Meire Poza confirma informações vazadas de depoimento à Polícia Federal
08/10/2014 - 18:10
Informações divulgadas pela imprensa do depoimento de Meire Poza, ex-contadora do doleiro Alberto Youssef, à Polícia Federal (PF) foram confirmadas durante depoimento à Comissão Parlamentar Mista de Inquérito (CPMI) da Petrobras nesta quarta-feira (8).
Uma delas seria de que o doleiro Alberto Youssef já teria acertado R$ 25 milhões da parte prometida pelo PT para saldar dívidas de uma empresa dele, a operadora de turismo Marsans, segundo Poza. O dinheiro viria do Postalis, o fundo de pensão dos Correios, por meio de acordo entre PT e PMDB.

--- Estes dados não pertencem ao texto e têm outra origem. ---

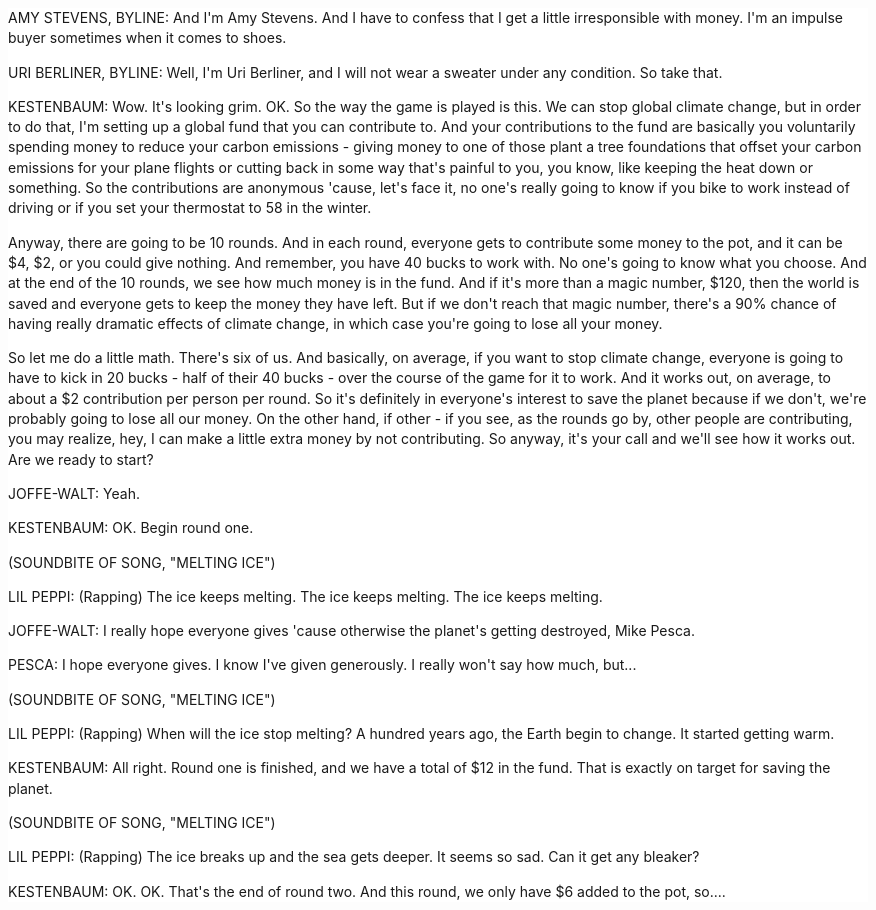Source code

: AMY STEVENS, BYLINE: And I'm Amy Stevens. And I have to confess that I get a little irresponsible with money. I'm an impulse buyer sometimes when it comes to shoes.

URI BERLINER, BYLINE: Well, I'm Uri Berliner, and I will not wear a sweater under any condition. So take that.

KESTENBAUM: Wow. It's looking grim. OK. So the way the game is played is this. We can stop global climate change, but in order to do that, I'm setting up a global fund that you can contribute to. And your contributions to the fund are basically you voluntarily spending money to reduce your carbon emissions - giving money to one of those plant a tree foundations that offset your carbon emissions for your plane flights or cutting back in some way that's painful to you, you know, like keeping the heat down or something. So the contributions are anonymous 'cause, let's face it, no one's really going to know if you bike to work instead of driving or if you set your thermostat to 58 in the winter.

Anyway, there are going to be 10 rounds. And in each round, everyone gets to contribute some money to the pot, and it can be $4, $2, or you could give nothing. And remember, you have 40 bucks to work with. No one's going to know what you choose. And at the end of the 10 rounds, we see how much money is in the fund. And if it's more than a magic number, $120, then the world is saved and everyone gets to keep the money they have left. But if we don't reach that magic number, there's a 90% chance of having really dramatic effects of climate change, in which case you're going to lose all your money.

So let me do a little math. There's six of us. And basically, on average, if you want to stop climate change, everyone is going to have to kick in 20 bucks - half of their 40 bucks - over the course of the game for it to work. And it works out, on average, to about a $2 contribution per person per round. So it's definitely in everyone's interest to save the planet because if we don't, we're probably going to lose all our money. On the other hand, if other - if you see, as the rounds go by, other people are contributing, you may realize, hey, I can make a little extra money by not contributing. So anyway, it's your call and we'll see how it works out. Are we ready to start?

JOFFE-WALT: Yeah.

KESTENBAUM: OK. Begin round one.

(SOUNDBITE OF SONG, "MELTING ICE")

LIL PEPPI: (Rapping) The ice keeps melting. The ice keeps melting. The ice keeps melting.

JOFFE-WALT: I really hope everyone gives 'cause otherwise the planet's getting destroyed, Mike Pesca.

PESCA: I hope everyone gives. I know I've given generously. I really won't say how much, but...

(SOUNDBITE OF SONG, "MELTING ICE")

LIL PEPPI: (Rapping) When will the ice stop melting? A hundred years ago, the Earth begin to change. It started getting warm.

KESTENBAUM: All right. Round one is finished, and we have a total of $12 in the fund. That is exactly on target for saving the planet.

(SOUNDBITE OF SONG, "MELTING ICE")

LIL PEPPI: (Rapping) The ice breaks up and the sea gets deeper. It seems so sad. Can it get any bleaker?

KESTENBAUM: OK. OK. That's the end of round two. And this round, we only have $6 added to the pot, so....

“A pessoa do Postalis nomeada pelo PT já havia resolvido [o acordo] e faltava a ponta do PMDB”, disse a contadora. Ela acrescentou que a afirmação de Youssef foi feita em março deste ano, pouco antes de ser preso. Youssef teria vindo a Brasília para negociar com o presidente do Senado, Renan Calheiros (PMDB-AL).
Empréstimo
A empresa de Poza também intermediou o empréstimo de R$ 4 milhões de Youssef com o banco Stock Máxima para pagar salários atrasados de funcionários da Marsans. “Os R$ 4 milhões eram algo urgente”, frisou Poza. Segundo ela, nem a operadora de turismo pagou o que devia a Poza nem ela quitou a dívida com o banco. A contadora também declarou que não foi acionada pelo banco para quitar suas dívidas.
O Tribunal de Justiça do Rio de Janeiro decretou em 16 de setembro a falência do Grupo Marsans, operadora de turismo que fechou as portas em junho e deixou cerca de 4,5 mil clientes na mão. A decisão foi tomada porque a companhia não apresentou o plano de recuperação judicial no prazo previsto. As dívidas da corporação estão estimadas em R$ 57 milhões.
Parlamentares
Poza também falou do relacionamento de Youssef com parlamentares. Segundo ela, o deputado Luiz Argôlo (SD-BA) recebeu de presente do doleiro Alberto Youssef um helicóptero no valor de R$ 800 mil.
“Está em nome da GFD. Foi adquirido de uma empresa chamada Cardiomédica. O deputado utilizava o helicóptero. Não foi transferida a titularidade”, afirmou. A informação tinha sido dada em setembro pelo advogado Carlos Alberto Pereira da Costa à Justiça, em um acordo.
Em agosto, Meire esteve no Conselho de Ética da Câmara, onde disse que Argôlo recebeu dinheiro do doleiro e que os dois mantinham “negócios ilícitos”.
A contadora informou ainda que fez pagamentos para familiares de parlamentares. “Fiz pagamento ao deputado André Vargas (PT-PR), que depois eu soube que era do jatinho [emprestado pelo Youssef para uma viagem ao Nordeste]; para familiares do Luiz Argôlo; e outras operações que eu não sei quem são as pessoas”, apontou. A lista com os nomes de cidadãos a quem Poza transferiu dinheiro a pedido de Youssef foi apreendida pela Polícia Federal durante a operação Lava Jato.